(Records excerpted from a collection)
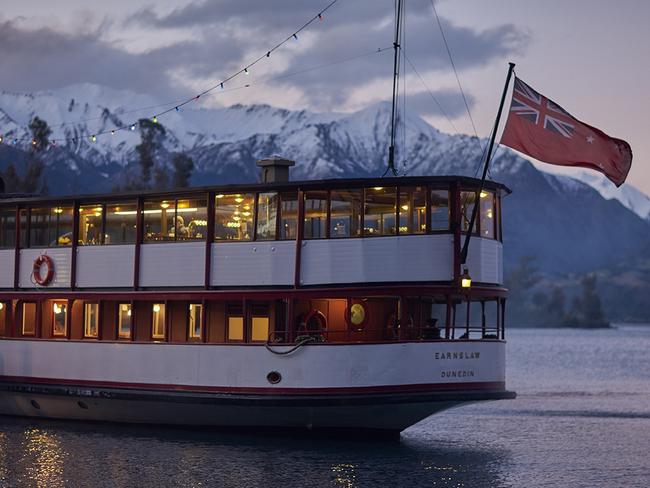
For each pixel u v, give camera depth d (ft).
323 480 103.35
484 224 119.65
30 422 134.72
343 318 121.49
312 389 115.03
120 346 125.70
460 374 115.75
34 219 135.54
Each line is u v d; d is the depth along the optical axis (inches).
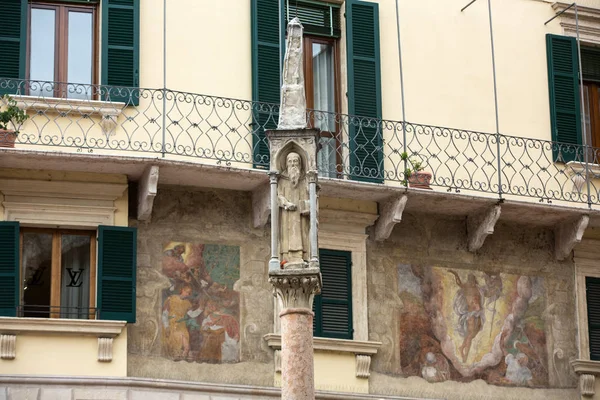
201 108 1117.7
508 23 1239.5
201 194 1106.1
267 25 1149.1
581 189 1209.4
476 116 1203.9
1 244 1045.2
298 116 898.1
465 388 1142.3
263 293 1100.5
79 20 1118.4
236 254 1101.7
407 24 1204.5
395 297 1143.0
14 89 1081.4
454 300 1160.2
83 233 1076.5
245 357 1082.7
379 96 1168.8
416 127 1179.3
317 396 1081.4
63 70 1105.4
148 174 1056.8
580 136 1234.0
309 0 1181.1
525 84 1229.7
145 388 1035.9
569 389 1175.0
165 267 1082.7
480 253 1178.6
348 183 1104.2
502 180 1195.3
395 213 1125.7
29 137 1067.3
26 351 1025.5
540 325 1180.5
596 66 1272.1
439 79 1202.0
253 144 1117.7
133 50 1106.7
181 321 1075.3
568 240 1185.4
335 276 1127.0
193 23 1135.6
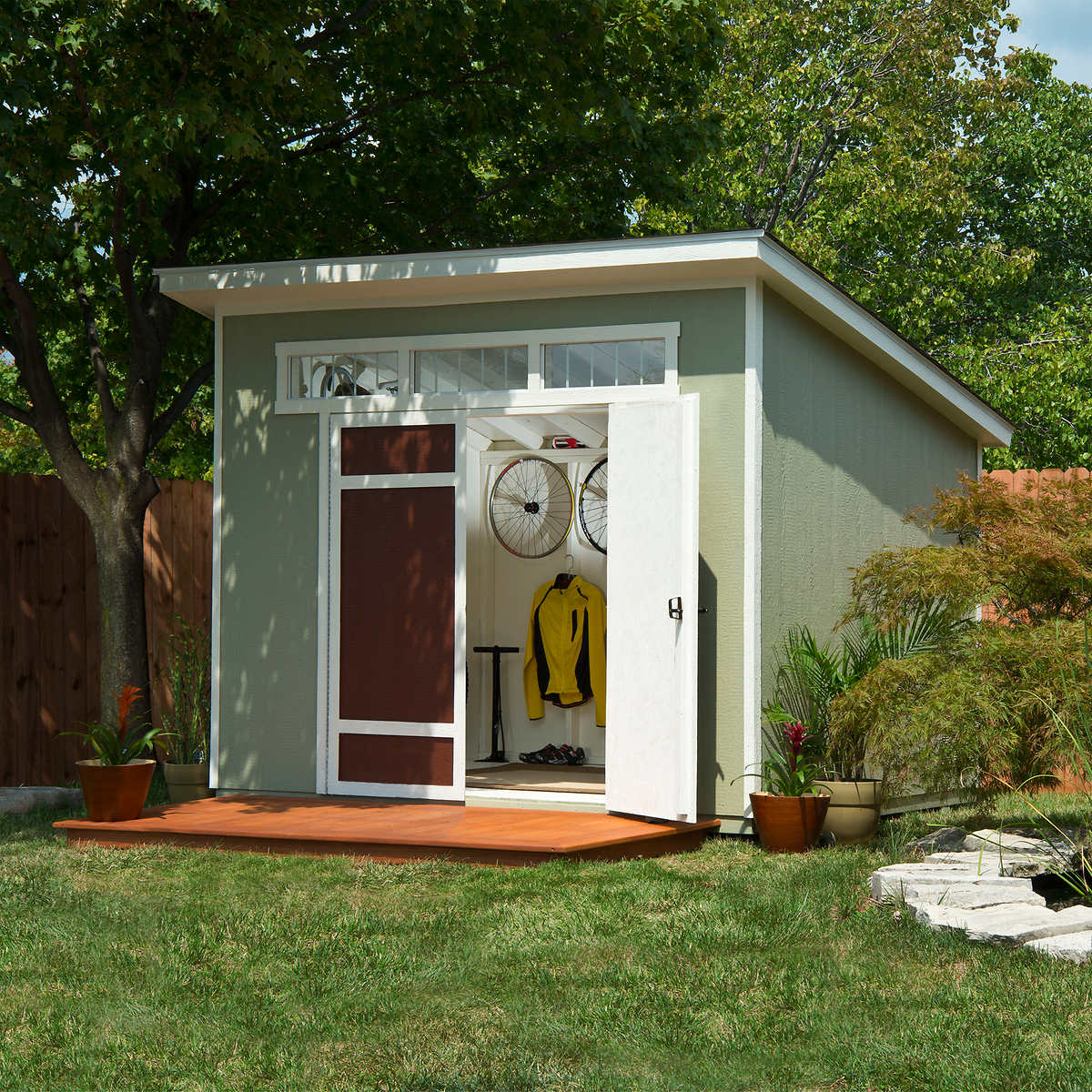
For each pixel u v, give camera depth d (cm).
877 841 791
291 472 921
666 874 688
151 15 840
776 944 547
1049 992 472
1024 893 597
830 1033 438
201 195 1117
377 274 857
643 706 802
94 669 1112
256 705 922
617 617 826
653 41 1116
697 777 820
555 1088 396
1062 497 839
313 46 1048
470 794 873
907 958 523
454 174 1255
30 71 841
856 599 830
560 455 1086
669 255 799
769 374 841
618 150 1255
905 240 2075
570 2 1030
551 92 1113
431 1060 418
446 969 515
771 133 2111
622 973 508
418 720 884
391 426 897
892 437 1010
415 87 1164
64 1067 411
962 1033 434
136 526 1009
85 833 789
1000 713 685
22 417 1021
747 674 812
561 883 664
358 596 902
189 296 918
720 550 823
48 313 1095
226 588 933
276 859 727
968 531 842
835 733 785
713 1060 418
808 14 2147
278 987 493
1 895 634
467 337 878
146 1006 472
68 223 934
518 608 1119
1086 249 2519
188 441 1631
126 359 1169
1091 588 754
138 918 593
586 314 855
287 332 923
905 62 2062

What is needed:
Go through the data and show every line where "pixel" occurs.

Written response:
For each pixel u v, give camera depth d (ft).
For each pixel u v, give camera depth d (cm).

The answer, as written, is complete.